I've noticed a huge flaw in blooger.com's set up, one that other users have noticed as well.  Apart from the limited modifications one can make to the actual layout of their individual blogs (ahem - background image size.  Come on.), blogger.com makes it virtually impossible to stumble around the blogs of followers.  Say you are on a friend's blog (Person A) and you see the picture of someone you know (Person B) under your friends "followers" section.  Your curiosity overwhelms you: you must read Person B's blog.  You click and what do you get?  Not a link to Person B's blog.  That makes far too much sense considering this is a BLOG community.  No, you get a small profile for Person B and, if you're lucky, a link section that they have modified to allow you to see their blog.

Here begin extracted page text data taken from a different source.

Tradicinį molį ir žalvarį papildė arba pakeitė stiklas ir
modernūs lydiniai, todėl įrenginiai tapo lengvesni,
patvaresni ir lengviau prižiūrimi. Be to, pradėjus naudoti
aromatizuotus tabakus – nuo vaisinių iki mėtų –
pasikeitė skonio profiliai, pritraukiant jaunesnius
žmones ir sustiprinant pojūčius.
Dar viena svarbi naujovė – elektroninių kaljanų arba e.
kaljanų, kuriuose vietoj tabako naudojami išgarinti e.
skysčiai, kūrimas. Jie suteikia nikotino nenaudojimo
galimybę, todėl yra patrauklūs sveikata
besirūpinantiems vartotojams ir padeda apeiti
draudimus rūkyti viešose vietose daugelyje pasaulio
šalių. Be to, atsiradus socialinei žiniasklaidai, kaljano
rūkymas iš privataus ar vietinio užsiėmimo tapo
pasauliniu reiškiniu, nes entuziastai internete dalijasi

Does that not seem ridiculous? That a network whose entire schtick is blogging doesn't link blogs directly to profile pictures?  Maybe I'm making to big of a deal out of this one annoyance, but it seems like a huge design flaw to me.  How can someone overlook the ease of connectivity?

Also, it bothers me that the website is blogger.com yet the blog web addresses contain "blogspot" rather than "blogger" - some consistency and organization would be nice and certainly it would lend legitimacy to the network as a whole.  If I had the choice, I would have picked a different blog host.

Come on, Blogger.com.  Get it together.